Friday, May 8, 2026
Search

AI Ethics Researchers Challenge Big Tech's 'One Model for Everything' Approach

AI ethics leaders Timnit Gebru and Abeba Birhane are criticizing Big Tech's scaling paradigm, arguing it threatens smaller AI organizations in the Global South while masking safety risks. Their research reveals how Meta's 200-language model announcement led investors to pressure African NLP startups to shut down, while OpenAI representatives allegedly threatened small language AI companies with obsolescence.

AI Ethics Researchers Challenge Big Tech's 'One Model for Everything' Approach
Image generated by AI for illustrative purposes. Not actual footage or photography from the reported events.
Loading stream...

AI ethics researchers Timnit Gebru and Abeba Birhane are mounting a critique of the dominant 'one giant model for everything' approach to AI development, arguing it harms smaller organizations and lacks empirical safety evidence.

Meta's No Language Left Behind model announcement covering 200 languages, including 55 African languages, prompted investors to tell small African NLP startups to close operations. "Facebook has solved it, so your little puny startup is not going to be able to do anything," investors told founders, according to Gebru.

OpenAI representatives allegedly threatened small language AI organizations by claiming the company would make them obsolete and offering minimal compensation for their data. "OpenAI is going to put you out of business soon because we're going to make our models better in your language," the researchers report OpenAI telling startups.

This pattern threatens AI development in the Global South, where smaller organizations work on language-specific models with local expertise. When Big Tech announces broad multilingual models, funding for these specialized efforts evaporates despite questions about the larger models' actual performance.

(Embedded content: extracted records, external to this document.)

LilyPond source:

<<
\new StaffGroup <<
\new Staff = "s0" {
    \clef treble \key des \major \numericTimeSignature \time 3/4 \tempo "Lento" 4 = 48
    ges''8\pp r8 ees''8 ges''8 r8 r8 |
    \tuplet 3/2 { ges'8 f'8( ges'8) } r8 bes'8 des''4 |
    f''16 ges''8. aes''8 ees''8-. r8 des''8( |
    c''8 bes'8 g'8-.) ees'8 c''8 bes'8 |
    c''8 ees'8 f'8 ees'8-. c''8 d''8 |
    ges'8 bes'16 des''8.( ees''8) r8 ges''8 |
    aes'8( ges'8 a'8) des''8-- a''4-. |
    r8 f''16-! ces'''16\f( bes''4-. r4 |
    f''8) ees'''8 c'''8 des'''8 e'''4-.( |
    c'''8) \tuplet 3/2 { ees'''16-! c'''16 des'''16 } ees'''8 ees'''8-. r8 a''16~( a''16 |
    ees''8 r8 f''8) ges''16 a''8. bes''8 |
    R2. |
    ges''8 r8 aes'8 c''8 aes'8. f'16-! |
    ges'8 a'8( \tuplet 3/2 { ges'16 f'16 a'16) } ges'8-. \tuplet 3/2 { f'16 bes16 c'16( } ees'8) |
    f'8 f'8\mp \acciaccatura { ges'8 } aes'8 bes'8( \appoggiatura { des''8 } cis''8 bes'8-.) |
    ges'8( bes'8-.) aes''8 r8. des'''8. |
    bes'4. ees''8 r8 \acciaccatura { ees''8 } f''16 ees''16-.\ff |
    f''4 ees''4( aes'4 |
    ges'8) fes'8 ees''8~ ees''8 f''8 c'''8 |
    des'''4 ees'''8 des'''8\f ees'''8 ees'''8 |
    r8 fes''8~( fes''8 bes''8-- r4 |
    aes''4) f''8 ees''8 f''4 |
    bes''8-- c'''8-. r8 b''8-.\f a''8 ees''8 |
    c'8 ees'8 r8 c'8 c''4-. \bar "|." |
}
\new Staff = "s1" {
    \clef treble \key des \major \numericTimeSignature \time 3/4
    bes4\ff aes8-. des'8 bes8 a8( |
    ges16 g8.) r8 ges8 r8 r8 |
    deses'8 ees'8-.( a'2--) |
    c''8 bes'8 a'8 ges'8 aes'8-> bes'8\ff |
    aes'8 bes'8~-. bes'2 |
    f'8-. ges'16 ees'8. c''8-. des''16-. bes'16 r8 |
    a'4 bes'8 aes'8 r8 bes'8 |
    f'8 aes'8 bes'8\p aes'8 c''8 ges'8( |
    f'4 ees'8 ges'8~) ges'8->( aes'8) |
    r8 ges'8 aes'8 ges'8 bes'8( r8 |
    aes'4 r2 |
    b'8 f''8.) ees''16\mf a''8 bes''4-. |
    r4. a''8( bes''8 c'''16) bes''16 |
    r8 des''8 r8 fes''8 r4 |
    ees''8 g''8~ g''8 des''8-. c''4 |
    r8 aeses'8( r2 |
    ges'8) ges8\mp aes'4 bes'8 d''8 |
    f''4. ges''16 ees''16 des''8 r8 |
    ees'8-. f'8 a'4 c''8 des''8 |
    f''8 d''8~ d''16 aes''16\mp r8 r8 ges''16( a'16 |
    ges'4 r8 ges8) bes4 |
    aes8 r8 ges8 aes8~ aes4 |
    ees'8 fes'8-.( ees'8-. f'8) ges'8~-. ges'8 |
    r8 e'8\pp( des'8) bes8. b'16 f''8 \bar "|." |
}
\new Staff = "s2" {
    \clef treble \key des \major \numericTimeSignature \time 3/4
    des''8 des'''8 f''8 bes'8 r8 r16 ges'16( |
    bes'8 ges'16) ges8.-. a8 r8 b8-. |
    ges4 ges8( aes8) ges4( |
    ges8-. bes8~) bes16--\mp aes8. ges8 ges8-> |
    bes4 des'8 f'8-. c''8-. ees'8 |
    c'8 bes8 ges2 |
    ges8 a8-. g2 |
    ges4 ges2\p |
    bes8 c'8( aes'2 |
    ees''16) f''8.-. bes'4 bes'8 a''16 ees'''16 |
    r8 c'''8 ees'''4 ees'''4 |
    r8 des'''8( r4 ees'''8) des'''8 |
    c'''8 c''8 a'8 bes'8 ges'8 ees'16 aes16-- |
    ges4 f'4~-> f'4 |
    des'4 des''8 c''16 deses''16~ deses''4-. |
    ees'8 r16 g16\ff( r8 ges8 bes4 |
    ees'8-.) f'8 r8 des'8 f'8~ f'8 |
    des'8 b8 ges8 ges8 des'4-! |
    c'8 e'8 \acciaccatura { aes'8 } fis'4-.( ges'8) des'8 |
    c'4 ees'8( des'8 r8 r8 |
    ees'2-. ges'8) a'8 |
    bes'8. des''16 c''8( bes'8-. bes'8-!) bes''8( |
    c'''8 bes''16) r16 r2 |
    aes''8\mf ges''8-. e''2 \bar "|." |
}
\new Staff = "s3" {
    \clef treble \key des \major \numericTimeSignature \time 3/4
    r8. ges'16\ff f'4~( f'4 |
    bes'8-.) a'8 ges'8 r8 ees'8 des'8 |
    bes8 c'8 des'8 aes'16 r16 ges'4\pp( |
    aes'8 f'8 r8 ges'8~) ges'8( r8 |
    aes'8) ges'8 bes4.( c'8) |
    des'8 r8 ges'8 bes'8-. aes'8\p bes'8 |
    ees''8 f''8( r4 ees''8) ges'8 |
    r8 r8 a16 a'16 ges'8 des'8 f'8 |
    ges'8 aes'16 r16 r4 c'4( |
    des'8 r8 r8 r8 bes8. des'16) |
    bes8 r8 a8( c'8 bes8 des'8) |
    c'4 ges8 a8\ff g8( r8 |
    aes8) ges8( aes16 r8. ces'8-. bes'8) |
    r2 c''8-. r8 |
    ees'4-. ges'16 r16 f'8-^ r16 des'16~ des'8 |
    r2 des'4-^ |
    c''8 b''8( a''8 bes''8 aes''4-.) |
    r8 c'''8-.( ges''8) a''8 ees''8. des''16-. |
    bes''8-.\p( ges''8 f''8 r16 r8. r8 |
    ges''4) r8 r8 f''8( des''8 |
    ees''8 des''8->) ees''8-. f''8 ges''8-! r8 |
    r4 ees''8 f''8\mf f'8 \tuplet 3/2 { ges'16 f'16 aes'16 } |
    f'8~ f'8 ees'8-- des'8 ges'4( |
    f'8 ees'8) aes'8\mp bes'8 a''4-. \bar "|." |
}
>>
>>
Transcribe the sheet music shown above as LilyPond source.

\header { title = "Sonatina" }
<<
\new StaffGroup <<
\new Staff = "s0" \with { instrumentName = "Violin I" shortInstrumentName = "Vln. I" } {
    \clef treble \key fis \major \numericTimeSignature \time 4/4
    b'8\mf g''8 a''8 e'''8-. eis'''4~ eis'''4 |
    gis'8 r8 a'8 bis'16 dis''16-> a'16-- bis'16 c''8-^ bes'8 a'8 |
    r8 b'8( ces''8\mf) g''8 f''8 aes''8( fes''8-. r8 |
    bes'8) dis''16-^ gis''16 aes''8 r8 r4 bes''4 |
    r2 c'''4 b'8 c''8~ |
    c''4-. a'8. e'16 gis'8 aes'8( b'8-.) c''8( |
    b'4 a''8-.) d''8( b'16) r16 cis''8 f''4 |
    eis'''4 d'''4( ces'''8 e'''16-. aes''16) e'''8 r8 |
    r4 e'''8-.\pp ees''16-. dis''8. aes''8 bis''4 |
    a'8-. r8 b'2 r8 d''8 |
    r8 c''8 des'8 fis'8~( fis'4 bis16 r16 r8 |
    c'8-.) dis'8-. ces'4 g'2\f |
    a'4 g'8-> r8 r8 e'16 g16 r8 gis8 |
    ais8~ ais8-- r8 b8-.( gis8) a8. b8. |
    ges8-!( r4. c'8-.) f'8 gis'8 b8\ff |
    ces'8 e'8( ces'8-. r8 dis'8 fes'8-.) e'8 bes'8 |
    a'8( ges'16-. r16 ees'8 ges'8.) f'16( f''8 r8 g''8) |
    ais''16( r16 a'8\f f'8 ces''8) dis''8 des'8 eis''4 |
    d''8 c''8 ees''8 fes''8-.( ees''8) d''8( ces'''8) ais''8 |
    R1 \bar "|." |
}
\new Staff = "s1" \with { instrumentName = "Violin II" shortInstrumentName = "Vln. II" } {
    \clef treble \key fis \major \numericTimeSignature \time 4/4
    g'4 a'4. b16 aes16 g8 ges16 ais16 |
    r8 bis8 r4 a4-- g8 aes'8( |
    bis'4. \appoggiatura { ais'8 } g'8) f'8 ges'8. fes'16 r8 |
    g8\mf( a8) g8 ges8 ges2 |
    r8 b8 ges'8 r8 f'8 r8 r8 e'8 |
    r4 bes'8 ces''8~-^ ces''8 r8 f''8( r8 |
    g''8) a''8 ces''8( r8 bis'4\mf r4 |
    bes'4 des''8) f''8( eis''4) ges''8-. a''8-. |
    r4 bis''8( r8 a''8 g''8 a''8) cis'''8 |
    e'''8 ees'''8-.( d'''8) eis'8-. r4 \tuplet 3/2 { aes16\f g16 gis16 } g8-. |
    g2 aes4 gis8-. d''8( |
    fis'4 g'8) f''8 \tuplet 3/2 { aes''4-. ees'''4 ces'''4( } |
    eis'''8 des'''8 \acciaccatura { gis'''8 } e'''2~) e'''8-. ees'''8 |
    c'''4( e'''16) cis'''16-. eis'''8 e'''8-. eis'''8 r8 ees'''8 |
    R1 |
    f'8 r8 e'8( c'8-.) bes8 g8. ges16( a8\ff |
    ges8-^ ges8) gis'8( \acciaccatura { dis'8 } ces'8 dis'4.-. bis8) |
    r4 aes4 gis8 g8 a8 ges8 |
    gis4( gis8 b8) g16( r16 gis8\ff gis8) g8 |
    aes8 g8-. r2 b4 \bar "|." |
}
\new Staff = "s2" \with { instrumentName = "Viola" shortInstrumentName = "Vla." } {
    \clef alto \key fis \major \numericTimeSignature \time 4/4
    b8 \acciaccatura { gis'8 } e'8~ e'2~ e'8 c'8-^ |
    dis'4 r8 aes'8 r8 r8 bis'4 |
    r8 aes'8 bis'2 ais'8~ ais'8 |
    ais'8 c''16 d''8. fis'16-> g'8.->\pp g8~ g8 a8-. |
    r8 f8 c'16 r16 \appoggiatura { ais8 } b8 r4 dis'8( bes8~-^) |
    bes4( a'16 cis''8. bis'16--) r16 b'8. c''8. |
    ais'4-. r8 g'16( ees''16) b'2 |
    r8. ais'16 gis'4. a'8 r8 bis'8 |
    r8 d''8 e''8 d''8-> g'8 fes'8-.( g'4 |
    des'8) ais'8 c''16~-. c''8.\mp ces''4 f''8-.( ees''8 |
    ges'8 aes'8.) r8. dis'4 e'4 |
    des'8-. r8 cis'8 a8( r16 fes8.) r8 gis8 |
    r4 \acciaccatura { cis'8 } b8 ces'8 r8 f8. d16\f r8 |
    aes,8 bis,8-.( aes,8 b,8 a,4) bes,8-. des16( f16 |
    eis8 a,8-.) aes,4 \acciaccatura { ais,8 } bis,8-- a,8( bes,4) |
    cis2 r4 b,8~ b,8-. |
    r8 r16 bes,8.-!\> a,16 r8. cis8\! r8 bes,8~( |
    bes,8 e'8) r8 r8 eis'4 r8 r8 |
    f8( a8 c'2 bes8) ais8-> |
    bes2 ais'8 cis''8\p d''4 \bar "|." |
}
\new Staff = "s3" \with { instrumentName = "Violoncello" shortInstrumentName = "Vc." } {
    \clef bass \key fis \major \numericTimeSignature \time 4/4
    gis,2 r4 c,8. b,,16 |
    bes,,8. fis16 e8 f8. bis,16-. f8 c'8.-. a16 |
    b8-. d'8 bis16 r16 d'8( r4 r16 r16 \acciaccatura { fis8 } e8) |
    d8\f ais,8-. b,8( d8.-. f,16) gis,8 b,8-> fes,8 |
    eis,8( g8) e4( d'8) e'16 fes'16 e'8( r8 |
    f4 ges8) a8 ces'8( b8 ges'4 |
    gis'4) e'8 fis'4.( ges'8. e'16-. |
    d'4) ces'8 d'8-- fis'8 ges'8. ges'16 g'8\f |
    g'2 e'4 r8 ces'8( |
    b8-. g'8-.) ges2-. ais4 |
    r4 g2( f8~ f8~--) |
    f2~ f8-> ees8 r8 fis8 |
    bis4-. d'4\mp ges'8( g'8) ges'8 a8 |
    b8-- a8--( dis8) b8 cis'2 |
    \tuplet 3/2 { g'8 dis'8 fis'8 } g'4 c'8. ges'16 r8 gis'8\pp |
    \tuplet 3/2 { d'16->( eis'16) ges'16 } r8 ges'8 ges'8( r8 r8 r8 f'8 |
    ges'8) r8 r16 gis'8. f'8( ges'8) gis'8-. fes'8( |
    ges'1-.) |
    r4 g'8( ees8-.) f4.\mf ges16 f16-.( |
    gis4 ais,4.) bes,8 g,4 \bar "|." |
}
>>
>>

Gebru challenges the fundamental premise of the scaling paradigm: "People came along and decided that they want to build a machine god and then claimed that they are doing it. And then they end up stealing data, killing the environment, exploiting labor in that process."

Birhane criticizes the 'AI for good' framing as a PR strategy that deflects grassroots resistance. "'AI for good' allows companies to say 'Look, we're doing something good! Everything about AI is not bad. And you can't criticize us,'" she states.

The researchers highlight safety concerns in critical applications. Medical transcription systems using large language models produce hallucinations that could affect patient care, yet evidence for claimed AI benefits in healthcare and other domains remains thin.

Their analysis, published by the AI Now Institute, questions whether the resource-intensive approach of building massive general-purpose models serves actual needs or primarily benefits Big Tech's market dominance.